# Passage for review
______

The draft ruling addresses the ATO’s views on specific aspects of the targeted integrity rule in Australia’s hybrid mismatch rules. The targeted integrity rule affects financing structures whereby an entity (the interposed foreign entity) in a low (10% or less tax rate) or no tax jurisdiction is interposed as lender between the foreign parent (the ultimate parent entity or UPE) and the Australian borrower. Where the integrity rule applies, deductions for interest payments on the relevant financing arrangement should be disallowed.
While the integrity rule was introduced to target financing structures which otherwise circumvent more “traditional” hybrid structures, this rule has more wide-ranging implications for taxpayers as it applies to any financing through low/no tax jurisdictions regardless of whether these were implemented in anticipation of the hybrid mismatch rules.
The specific aspects explored in the draft ruling are:
Ultimate parent entity: To identify the UPE for the purposes of the integrity rule, there is a requirement that this entity is not controlled by another member of the Division 832 control group. The draft ruling provides some clarification by way of an example. Identification of the UPE is important having regard to the exclusion from the integrity rule where the UPE itself is subject to a low tax rate/no taxed in its jurisdiction.
Subject to foreign income tax: The draft ruling clarifies when a payment may be considered “subject to foreign income tax.” This concept has wider application than the integrity rule given that the definition of “deduction/non-inclusion mismatch” (a gateway provision to the hybrid mismatch) and “dual inclusion income” also require an amount to be “subject to foreign income tax.”
It should also be noted that the 2019/2020 Budget announcement included a technical amendment to limit the meaning of foreign income tax for the purposes of the hybrid mismatch rules. Although no further detail was provided, we expect the amendments will clarify whether state or local taxes are considered to be foreign income tax for such purposes.

______

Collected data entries
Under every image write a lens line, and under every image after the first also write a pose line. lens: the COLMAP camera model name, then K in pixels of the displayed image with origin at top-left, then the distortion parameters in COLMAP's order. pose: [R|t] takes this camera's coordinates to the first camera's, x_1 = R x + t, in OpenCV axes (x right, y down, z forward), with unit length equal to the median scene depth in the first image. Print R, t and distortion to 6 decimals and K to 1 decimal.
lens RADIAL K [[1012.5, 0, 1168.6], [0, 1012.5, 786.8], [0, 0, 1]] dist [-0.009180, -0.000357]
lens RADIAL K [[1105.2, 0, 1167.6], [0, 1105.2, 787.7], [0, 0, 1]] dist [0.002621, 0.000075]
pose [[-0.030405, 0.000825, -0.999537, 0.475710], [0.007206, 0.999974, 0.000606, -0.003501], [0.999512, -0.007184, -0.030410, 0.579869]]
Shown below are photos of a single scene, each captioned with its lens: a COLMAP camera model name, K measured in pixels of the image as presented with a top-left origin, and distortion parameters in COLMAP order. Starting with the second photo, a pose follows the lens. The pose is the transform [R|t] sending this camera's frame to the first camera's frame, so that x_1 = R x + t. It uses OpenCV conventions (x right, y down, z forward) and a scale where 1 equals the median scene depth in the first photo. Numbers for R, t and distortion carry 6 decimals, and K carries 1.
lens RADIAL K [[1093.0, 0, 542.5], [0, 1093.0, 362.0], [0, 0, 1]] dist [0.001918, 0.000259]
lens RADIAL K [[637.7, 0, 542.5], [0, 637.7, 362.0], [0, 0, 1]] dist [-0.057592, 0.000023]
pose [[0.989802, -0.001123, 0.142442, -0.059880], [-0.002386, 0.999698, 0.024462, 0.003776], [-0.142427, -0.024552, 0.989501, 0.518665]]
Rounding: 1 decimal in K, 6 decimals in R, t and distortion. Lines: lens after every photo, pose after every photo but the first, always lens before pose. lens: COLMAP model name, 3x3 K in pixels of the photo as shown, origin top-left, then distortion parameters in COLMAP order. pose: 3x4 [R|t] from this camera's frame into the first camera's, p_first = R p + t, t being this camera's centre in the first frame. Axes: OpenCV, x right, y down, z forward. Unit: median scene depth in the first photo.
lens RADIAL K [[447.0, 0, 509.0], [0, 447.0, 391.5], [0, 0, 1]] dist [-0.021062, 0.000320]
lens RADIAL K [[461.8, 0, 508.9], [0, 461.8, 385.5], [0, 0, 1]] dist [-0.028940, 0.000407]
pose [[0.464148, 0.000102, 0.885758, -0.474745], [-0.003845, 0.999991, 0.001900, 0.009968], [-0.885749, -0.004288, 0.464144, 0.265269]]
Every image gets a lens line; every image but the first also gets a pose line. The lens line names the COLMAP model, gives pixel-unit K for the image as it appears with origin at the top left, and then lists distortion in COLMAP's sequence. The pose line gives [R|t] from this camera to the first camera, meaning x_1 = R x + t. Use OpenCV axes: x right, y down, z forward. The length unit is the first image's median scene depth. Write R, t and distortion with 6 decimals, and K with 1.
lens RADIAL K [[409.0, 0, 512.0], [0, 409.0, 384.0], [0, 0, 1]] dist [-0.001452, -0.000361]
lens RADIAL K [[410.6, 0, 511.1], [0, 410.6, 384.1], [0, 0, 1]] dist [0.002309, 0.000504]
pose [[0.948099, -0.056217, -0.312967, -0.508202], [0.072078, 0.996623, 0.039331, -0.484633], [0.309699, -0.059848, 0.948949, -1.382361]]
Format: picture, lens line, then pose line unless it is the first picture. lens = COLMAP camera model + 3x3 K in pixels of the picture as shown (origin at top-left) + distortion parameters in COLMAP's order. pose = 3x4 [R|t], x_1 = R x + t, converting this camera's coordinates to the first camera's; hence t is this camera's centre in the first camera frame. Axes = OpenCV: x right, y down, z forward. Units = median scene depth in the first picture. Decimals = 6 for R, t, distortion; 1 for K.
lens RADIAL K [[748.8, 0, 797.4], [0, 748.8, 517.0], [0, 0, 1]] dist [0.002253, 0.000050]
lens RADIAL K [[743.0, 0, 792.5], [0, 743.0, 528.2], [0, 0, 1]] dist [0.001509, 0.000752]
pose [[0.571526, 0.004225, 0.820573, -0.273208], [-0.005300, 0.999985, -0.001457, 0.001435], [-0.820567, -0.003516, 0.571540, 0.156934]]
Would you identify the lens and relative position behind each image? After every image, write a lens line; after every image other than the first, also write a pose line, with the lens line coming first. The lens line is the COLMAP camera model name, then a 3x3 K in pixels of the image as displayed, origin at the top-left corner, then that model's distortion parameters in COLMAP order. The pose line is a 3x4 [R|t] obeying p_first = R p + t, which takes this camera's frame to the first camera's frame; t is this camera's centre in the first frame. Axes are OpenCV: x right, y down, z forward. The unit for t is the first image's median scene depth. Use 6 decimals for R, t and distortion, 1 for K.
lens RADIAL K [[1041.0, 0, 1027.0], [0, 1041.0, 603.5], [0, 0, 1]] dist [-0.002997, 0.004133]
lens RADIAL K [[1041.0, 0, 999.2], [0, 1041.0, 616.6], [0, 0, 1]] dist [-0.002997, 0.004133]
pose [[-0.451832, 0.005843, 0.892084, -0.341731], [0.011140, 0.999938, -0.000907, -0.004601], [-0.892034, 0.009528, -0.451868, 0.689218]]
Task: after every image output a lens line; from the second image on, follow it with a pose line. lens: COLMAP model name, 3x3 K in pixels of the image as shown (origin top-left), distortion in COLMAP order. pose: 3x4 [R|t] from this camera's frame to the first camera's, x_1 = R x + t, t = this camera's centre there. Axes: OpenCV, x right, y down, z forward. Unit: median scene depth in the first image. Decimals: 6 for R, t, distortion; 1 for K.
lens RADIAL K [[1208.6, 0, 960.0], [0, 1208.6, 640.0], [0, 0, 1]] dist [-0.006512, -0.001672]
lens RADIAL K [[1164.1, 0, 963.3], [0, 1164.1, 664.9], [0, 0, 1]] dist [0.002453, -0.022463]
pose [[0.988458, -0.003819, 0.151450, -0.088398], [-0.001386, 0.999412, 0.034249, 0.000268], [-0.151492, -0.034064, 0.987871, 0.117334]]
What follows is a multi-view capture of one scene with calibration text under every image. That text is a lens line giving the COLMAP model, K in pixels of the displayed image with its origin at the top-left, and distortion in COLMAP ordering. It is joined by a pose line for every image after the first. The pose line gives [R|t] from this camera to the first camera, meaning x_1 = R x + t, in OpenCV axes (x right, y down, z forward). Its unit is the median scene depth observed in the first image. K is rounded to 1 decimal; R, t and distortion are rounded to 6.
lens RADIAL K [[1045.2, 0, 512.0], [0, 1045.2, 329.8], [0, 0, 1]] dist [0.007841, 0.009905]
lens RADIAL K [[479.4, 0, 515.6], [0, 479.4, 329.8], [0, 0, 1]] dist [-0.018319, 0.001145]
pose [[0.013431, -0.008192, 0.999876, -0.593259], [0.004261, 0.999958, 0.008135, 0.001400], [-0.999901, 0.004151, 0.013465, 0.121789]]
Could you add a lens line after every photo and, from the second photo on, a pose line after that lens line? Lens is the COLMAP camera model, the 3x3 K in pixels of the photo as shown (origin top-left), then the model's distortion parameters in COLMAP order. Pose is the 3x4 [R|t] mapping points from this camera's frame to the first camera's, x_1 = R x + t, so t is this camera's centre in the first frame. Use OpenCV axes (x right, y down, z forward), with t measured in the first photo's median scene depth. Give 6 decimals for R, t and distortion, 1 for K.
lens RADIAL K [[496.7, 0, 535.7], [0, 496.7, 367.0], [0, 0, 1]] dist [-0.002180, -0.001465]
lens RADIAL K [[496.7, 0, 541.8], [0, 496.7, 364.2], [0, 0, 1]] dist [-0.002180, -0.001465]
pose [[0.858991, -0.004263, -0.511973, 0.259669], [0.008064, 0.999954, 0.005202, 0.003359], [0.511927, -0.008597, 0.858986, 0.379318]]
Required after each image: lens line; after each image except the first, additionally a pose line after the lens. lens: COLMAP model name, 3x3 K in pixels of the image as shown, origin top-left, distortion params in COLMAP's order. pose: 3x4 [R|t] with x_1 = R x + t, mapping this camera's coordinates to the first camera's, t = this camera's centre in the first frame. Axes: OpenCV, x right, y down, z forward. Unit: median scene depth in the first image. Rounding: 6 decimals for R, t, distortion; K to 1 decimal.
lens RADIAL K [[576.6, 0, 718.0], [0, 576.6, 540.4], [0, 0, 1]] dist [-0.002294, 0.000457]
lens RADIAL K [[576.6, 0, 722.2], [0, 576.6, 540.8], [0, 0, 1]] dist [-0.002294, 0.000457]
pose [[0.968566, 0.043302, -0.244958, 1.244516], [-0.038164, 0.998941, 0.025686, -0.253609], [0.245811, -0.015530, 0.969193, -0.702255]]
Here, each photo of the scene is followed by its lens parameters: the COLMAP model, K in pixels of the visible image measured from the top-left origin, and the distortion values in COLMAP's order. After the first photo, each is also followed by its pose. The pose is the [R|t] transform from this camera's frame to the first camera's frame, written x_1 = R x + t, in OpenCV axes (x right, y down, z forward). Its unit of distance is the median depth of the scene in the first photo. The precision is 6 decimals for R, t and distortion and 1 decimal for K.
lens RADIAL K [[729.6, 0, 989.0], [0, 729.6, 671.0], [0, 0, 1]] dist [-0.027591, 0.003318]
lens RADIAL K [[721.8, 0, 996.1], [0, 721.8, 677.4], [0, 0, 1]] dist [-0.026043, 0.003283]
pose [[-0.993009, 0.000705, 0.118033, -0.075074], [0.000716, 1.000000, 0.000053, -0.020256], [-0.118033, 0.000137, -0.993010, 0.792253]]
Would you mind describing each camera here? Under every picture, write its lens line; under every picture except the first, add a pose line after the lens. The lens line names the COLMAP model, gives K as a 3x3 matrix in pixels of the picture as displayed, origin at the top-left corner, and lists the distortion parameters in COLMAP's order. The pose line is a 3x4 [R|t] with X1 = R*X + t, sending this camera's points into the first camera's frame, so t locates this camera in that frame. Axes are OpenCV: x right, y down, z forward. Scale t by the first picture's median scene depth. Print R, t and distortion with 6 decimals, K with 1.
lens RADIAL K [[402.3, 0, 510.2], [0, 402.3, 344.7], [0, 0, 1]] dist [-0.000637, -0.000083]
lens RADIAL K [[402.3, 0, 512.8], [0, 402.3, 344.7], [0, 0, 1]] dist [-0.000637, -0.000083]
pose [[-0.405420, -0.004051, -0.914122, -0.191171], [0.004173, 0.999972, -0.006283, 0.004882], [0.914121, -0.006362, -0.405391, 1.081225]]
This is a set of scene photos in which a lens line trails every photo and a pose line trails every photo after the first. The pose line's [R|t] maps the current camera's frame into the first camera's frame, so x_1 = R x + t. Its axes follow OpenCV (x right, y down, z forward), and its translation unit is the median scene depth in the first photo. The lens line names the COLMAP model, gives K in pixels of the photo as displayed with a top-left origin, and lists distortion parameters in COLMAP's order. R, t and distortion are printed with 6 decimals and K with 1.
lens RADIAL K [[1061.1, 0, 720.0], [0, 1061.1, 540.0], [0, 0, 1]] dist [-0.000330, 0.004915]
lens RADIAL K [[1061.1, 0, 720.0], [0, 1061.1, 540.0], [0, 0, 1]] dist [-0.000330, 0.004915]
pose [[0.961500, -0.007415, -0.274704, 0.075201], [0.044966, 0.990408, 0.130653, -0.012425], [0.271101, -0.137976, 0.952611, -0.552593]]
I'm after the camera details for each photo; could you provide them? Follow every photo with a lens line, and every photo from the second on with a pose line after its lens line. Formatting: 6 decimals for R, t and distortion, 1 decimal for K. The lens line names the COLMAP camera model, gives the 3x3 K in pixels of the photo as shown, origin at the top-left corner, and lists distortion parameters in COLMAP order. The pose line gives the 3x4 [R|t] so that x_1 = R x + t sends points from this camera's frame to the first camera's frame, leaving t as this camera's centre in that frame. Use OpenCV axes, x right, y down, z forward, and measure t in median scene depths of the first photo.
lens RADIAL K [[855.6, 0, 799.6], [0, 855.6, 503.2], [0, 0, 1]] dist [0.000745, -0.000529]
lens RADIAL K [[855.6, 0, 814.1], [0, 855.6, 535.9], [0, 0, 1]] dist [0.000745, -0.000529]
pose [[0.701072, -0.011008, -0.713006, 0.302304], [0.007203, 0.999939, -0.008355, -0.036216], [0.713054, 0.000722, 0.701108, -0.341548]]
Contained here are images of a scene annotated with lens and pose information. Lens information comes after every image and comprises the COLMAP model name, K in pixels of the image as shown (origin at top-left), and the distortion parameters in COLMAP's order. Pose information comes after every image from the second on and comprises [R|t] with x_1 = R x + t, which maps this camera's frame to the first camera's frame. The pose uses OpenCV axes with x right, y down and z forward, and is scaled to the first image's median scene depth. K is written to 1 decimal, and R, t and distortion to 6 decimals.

______

# Instructions to follow
Translate this sentence from the passage on the ATO draft ruling into Spanish: "The draft ruling provides some clarification by way of an example." The listing is separate material with no connection to the passage.

# Response to the task
El proyecto de resolución ofrece cierta aclaración mediante un ejemplo.